- [TASK DIRECTIONS]:
Quote the entries below from the line with "table_cell [511, 1462, 576, 1579]" through the line with "table_cell [578, 1402, 642, 1461]", both ends included, and only those lines.

# # # #

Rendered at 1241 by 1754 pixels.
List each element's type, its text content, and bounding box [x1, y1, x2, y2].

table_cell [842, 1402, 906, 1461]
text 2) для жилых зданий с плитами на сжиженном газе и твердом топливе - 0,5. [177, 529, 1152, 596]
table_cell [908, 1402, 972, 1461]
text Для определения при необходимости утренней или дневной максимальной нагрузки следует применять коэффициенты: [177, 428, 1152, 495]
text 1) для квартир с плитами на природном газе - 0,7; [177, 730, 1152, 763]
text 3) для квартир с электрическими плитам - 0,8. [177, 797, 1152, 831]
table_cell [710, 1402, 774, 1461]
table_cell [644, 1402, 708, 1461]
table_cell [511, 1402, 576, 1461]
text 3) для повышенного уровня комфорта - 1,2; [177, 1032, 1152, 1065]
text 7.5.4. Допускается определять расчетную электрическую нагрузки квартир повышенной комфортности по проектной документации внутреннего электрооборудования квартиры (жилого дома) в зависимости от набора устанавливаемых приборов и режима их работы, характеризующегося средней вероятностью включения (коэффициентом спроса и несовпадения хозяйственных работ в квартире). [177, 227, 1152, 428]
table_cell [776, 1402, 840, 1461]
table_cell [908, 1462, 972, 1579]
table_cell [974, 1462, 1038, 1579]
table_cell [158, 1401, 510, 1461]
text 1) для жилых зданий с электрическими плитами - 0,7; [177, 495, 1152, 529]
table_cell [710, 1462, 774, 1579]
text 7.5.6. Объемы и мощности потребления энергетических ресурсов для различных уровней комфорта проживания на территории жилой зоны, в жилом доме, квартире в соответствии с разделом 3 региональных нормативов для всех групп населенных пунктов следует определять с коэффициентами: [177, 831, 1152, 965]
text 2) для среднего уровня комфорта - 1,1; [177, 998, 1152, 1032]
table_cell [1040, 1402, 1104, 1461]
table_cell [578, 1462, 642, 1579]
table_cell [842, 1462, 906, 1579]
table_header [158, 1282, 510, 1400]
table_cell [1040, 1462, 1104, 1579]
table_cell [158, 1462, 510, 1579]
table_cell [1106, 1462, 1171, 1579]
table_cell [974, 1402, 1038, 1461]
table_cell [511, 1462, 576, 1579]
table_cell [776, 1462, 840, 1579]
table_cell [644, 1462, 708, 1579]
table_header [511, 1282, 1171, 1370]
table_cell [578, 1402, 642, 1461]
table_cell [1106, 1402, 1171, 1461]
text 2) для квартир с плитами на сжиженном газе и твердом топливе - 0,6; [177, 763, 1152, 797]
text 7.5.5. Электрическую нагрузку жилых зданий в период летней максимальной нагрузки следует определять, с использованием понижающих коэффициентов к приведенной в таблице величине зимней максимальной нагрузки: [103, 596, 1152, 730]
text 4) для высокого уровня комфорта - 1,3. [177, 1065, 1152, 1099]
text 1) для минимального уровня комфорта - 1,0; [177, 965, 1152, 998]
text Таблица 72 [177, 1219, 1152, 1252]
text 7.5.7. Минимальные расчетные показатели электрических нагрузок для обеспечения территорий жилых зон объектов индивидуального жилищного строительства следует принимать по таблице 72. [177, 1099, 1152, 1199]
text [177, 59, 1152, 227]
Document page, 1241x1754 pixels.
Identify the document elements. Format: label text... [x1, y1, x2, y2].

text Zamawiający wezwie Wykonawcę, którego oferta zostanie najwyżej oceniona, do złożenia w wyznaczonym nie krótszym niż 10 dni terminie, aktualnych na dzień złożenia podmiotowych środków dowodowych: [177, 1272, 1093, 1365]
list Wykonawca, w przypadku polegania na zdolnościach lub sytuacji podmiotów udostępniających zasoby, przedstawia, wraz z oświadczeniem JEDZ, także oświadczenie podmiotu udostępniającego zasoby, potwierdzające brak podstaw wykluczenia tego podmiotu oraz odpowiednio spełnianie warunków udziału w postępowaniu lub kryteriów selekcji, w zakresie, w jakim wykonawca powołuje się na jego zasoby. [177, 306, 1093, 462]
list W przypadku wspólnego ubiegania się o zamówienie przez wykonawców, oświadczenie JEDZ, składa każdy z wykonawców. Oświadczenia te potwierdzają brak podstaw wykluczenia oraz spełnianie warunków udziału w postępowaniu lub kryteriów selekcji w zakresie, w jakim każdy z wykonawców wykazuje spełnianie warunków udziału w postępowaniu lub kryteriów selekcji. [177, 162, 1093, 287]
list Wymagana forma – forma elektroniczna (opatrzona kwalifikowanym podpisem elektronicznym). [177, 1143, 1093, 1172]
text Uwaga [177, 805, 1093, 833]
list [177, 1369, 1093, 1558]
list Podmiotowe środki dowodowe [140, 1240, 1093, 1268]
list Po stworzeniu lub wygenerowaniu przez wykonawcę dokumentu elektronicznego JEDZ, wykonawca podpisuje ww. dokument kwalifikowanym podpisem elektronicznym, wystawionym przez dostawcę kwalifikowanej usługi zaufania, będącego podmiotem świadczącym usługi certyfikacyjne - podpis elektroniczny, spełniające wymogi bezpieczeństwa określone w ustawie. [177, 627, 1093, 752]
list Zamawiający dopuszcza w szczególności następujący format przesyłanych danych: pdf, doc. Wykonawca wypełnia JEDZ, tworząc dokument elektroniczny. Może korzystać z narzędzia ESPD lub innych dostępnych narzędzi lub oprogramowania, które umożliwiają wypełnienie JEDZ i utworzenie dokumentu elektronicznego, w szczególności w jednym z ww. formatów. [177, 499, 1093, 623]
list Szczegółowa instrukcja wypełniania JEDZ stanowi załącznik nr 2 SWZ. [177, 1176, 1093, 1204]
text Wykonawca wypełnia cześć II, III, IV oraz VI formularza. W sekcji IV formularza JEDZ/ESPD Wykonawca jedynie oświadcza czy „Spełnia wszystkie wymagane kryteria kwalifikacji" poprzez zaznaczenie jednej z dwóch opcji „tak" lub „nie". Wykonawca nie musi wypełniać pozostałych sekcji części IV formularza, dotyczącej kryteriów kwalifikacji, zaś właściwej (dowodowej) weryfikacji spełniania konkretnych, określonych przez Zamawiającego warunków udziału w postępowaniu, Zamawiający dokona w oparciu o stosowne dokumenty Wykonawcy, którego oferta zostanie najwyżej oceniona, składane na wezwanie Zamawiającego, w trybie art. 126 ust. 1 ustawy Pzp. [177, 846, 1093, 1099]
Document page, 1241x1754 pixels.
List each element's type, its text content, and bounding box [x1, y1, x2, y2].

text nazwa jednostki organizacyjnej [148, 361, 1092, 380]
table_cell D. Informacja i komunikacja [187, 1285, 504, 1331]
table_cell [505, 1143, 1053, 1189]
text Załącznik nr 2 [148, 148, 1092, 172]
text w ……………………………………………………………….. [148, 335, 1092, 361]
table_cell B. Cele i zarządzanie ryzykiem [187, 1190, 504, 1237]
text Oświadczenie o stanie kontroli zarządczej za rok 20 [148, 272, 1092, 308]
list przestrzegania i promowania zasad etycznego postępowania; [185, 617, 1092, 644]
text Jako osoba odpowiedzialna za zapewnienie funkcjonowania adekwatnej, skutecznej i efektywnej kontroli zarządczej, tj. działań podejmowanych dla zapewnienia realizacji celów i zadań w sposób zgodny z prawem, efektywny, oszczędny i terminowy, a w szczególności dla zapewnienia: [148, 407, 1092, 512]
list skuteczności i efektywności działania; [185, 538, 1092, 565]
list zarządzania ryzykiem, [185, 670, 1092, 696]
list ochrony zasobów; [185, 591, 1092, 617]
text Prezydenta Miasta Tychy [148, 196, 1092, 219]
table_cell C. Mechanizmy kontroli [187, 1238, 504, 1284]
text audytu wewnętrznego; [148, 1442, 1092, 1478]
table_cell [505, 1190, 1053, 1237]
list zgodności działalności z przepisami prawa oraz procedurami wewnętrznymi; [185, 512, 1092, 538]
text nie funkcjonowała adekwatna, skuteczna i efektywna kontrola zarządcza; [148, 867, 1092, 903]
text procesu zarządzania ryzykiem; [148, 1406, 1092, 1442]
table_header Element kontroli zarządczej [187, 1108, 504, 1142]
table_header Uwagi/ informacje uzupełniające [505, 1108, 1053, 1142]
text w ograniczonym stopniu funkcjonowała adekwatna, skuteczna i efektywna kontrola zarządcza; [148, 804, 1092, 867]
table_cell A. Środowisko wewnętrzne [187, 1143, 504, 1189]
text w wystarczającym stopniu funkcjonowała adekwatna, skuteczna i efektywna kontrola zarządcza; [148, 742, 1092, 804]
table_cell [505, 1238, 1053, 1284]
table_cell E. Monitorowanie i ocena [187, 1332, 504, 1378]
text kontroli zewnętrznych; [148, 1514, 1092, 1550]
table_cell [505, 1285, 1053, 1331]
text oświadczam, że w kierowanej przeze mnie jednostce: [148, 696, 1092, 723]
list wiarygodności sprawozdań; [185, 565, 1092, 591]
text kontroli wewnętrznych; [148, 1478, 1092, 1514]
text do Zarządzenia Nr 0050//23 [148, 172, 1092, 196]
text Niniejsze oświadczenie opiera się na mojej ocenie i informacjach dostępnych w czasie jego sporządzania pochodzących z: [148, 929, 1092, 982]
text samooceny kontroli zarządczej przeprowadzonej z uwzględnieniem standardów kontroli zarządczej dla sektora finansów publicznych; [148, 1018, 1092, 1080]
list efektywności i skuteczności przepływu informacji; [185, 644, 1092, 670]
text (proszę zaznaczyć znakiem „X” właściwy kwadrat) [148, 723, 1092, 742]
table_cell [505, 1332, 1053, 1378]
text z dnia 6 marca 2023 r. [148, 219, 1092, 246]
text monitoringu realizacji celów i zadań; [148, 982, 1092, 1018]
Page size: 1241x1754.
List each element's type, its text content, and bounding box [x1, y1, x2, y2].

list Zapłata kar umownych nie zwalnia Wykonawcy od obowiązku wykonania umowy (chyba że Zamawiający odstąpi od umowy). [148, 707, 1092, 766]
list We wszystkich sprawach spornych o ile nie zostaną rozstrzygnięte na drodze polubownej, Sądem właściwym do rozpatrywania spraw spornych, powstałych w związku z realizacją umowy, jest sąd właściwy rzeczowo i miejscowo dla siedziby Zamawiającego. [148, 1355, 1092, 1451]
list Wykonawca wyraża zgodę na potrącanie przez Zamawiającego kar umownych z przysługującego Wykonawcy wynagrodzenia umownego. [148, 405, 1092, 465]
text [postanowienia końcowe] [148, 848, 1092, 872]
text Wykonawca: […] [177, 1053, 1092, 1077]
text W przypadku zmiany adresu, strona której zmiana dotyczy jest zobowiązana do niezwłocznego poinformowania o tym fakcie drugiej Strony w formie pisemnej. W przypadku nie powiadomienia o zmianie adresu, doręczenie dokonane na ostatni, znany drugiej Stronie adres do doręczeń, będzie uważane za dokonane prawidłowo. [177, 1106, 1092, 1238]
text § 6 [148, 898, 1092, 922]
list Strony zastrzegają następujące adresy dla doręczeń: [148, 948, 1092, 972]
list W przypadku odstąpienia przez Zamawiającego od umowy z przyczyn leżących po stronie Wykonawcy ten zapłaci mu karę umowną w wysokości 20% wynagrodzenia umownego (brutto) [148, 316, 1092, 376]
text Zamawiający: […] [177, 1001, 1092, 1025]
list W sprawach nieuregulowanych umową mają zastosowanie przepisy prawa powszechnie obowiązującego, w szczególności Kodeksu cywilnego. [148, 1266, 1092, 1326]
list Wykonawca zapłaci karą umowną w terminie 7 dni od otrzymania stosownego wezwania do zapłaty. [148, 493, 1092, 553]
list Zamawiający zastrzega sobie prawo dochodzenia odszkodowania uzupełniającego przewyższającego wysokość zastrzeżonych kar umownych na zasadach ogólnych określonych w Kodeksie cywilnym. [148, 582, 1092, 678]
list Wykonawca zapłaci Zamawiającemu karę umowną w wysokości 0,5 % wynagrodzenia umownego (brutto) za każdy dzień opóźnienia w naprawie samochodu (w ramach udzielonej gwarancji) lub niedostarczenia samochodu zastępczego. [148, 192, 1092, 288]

# # # #

- [ANSWER BOX]:
table_cell [511, 1462, 576, 1579]
table_cell [776, 1462, 840, 1579]
table_cell [644, 1462, 708, 1579]
table_header [511, 1282, 1171, 1370]
table_cell [578, 1402, 642, 1461]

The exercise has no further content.